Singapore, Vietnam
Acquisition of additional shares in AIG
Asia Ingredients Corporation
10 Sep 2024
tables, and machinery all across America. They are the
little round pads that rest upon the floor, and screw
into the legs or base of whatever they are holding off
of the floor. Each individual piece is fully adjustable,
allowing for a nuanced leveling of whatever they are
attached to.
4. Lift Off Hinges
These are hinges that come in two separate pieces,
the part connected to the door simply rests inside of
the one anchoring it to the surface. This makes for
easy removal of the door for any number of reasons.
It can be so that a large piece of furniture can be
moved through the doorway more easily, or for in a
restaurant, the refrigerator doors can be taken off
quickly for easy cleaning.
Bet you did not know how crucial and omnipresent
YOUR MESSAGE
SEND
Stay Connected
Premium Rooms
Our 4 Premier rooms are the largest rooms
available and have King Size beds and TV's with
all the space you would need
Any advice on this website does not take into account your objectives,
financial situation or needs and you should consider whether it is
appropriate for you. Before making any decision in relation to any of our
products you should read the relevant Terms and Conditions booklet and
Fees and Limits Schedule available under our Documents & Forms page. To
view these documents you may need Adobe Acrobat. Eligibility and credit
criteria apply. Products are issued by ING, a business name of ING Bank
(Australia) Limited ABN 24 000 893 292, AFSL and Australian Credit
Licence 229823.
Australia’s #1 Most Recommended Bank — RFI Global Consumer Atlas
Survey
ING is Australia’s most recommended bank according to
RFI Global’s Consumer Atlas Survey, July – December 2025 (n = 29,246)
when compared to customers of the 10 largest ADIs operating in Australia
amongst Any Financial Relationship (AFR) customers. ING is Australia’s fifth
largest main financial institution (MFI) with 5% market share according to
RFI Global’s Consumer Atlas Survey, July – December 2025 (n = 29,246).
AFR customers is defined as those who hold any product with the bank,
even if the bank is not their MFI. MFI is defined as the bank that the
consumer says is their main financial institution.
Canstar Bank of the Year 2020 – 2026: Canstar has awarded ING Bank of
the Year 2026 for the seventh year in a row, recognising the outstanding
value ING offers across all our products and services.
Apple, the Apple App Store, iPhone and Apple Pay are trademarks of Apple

§

* [WHAT IS EXPECTED]: Put every line of text from the rows above into a JSON list of strings, one string per line, skipping blank lines.

* [RESULT FOR THIS TASK]:
[
  "Singapore, Vietnam",
  "Acquisition of additional shares in AIG",
  "Asia Ingredients Corporation",
  "10 Sep 2024",
  "tables, and machinery all across America. They are the",
  "little round pads that rest upon the floor, and screw",
  "into the legs or base of whatever they are holding off",
  "of the floor. Each individual piece is fully adjustable,",
  "allowing for a nuanced leveling of whatever they are",
  "attached to.",
  "4. Lift Off Hinges",
  "These are hinges that come in two separate pieces,",
  "the part connected to the door simply rests inside of",
  "the one anchoring it to the surface. This makes for",
  "easy removal of the door for any number of reasons.",
  "It can be so that a large piece of furniture can be",
  "moved through the doorway more easily, or for in a",
  "restaurant, the refrigerator doors can be taken off",
  "quickly for easy cleaning.",
  "Bet you did not know how crucial and omnipresent",
  "YOUR MESSAGE",
  "SEND",
  "Stay Connected",
  "Premium Rooms",
  "Our 4 Premier rooms are the largest rooms",
  "available and have King Size beds and TV's with",
  "all the space you would need",
  "Any advice on this website does not take into account your objectives,",
  "financial situation or needs and you should consider whether it is",
  "appropriate for you. Before making any decision in relation to any of our",
  "products you should read the relevant Terms and Conditions booklet and",
  "Fees and Limits Schedule available under our Documents & Forms page. To",
  "view these documents you may need Adobe Acrobat. Eligibility and credit",
  "criteria apply. Products are issued by ING, a business name of ING Bank",
  "(Australia) Limited ABN 24 000 893 292, AFSL and Australian Credit",
  "Licence 229823.",
  "Australia’s #1 Most Recommended Bank — RFI Global Consumer Atlas",
  "Survey",
  "ING is Australia’s most recommended bank according to",
  "RFI Global’s Consumer Atlas Survey, July – December 2025 (n = 29,246)",
  "when compared to customers of the 10 largest ADIs operating in Australia",
  "amongst Any Financial Relationship (AFR) customers. ING is Australia’s fifth",
  "largest main financial institution (MFI) with 5% market share according to",
  "RFI Global’s Consumer Atlas Survey, July – December 2025 (n = 29,246).",
  "AFR customers is defined as those who hold any product with the bank,",
  "even if the bank is not their MFI. MFI is defined as the bank that the",
  "consumer says is their main financial institution.",
  "Canstar Bank of the Year 2020 – 2026: Canstar has awarded ING Bank of",
  "the Year 2026 for the seventh year in a row, recognising the outstanding",
  "value ING offers across all our products and services.",
  "Apple, the Apple App Store, iPhone and Apple Pay are trademarks of Apple"
]